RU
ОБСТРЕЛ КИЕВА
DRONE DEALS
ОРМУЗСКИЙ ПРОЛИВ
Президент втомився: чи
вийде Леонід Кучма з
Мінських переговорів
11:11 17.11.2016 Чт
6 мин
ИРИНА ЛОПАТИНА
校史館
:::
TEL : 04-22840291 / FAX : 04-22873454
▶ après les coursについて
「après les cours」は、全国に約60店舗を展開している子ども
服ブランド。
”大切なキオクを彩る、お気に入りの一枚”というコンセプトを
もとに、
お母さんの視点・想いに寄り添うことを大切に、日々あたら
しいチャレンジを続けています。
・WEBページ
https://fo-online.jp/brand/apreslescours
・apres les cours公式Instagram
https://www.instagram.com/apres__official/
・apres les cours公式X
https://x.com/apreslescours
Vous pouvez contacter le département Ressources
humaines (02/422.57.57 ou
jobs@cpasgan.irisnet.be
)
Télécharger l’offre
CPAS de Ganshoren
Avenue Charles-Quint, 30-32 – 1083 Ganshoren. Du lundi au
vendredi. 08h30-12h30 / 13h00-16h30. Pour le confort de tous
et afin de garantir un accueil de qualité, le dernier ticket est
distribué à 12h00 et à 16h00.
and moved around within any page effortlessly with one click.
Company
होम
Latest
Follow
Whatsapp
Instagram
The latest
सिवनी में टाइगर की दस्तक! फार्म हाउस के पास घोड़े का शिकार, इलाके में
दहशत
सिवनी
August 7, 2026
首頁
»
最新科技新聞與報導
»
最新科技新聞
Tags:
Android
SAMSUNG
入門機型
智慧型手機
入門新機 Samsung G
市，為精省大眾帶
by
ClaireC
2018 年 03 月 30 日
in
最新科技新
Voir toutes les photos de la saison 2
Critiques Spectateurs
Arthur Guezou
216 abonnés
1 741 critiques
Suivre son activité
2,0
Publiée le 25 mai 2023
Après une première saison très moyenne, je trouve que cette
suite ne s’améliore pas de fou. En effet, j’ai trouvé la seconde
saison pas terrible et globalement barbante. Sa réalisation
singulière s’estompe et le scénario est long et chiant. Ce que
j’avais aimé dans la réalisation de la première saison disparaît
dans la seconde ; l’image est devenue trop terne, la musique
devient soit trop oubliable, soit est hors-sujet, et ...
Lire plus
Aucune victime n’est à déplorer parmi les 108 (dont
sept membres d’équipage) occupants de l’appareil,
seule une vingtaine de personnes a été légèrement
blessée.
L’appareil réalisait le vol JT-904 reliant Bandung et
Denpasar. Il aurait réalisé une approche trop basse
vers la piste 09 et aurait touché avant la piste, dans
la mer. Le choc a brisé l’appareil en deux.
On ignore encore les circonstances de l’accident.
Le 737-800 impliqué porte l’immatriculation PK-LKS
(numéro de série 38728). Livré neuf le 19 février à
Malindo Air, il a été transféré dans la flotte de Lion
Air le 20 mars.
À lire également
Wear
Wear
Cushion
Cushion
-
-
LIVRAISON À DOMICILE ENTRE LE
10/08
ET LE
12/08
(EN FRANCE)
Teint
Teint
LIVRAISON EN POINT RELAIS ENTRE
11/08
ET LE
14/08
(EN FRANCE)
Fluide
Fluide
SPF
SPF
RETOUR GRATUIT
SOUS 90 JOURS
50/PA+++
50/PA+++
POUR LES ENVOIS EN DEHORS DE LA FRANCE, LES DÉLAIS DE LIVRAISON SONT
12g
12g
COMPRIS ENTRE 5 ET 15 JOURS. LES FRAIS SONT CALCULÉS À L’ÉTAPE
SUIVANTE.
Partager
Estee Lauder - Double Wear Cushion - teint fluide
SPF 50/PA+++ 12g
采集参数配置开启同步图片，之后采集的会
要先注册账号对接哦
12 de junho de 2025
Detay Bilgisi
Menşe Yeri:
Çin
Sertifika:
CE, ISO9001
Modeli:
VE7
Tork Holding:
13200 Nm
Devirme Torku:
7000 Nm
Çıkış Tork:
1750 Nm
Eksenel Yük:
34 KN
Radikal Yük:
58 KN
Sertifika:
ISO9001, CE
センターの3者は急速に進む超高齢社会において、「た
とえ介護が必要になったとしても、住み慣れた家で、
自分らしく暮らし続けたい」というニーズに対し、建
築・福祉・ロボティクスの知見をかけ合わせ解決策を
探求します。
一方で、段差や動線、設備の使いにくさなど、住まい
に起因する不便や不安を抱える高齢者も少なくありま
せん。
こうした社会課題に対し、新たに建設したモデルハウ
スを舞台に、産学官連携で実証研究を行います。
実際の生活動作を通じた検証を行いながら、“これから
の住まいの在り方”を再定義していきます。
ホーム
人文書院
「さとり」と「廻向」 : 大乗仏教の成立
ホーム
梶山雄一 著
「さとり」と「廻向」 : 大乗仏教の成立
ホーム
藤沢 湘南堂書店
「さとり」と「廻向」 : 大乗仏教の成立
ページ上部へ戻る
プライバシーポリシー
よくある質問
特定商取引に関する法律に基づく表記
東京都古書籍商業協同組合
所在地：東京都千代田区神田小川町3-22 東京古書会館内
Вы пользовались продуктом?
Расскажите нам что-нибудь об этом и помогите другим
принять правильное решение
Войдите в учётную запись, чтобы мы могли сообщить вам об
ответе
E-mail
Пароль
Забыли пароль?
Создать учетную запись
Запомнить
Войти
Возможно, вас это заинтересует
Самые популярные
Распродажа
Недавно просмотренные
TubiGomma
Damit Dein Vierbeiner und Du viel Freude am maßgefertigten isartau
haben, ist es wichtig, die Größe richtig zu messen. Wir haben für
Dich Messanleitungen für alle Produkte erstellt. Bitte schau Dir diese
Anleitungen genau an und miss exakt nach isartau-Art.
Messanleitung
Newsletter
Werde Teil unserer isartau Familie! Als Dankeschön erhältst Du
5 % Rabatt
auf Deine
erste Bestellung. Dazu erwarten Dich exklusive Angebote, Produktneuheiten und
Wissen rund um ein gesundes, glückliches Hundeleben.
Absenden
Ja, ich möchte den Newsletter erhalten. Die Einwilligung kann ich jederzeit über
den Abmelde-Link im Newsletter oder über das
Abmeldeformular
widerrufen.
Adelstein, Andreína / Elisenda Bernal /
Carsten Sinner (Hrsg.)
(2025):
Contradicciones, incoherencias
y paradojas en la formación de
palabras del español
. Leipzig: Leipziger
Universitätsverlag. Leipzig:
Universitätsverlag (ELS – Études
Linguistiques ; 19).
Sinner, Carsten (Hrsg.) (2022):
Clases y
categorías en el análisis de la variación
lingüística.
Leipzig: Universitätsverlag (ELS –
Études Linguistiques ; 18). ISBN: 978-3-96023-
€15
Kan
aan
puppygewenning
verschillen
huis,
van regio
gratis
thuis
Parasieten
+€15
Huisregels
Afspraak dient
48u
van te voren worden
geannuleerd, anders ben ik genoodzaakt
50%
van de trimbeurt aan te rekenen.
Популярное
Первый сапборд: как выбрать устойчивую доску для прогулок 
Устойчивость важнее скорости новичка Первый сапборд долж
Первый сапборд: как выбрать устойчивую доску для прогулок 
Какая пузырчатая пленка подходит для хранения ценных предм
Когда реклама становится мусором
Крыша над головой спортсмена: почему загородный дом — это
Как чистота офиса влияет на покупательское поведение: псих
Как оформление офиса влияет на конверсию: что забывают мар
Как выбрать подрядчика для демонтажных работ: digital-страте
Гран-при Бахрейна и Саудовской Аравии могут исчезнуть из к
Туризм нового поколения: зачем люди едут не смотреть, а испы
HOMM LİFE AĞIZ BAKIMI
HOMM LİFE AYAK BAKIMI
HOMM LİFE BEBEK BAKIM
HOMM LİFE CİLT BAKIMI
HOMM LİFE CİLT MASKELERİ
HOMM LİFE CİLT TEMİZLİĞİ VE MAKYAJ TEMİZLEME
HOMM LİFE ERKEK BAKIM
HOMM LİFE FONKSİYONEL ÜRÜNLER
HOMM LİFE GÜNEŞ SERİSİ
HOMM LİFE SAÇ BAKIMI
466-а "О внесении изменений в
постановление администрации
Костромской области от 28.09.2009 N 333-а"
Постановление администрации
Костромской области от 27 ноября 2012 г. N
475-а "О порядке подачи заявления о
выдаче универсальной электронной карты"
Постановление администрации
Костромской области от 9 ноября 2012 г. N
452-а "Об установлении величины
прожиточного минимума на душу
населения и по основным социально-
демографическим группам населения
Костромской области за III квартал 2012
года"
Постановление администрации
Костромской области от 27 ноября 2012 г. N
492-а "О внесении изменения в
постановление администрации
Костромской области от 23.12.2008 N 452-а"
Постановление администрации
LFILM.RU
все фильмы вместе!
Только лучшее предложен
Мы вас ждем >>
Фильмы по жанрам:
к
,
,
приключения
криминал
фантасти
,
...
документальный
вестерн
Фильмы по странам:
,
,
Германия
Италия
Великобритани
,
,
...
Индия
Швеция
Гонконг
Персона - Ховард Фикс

### Exercise instructions
Only lines with the string "населения" are wanted; please find each one in the listing and copy it.

### Response area
населения и по основным социально-
демографическим группам населения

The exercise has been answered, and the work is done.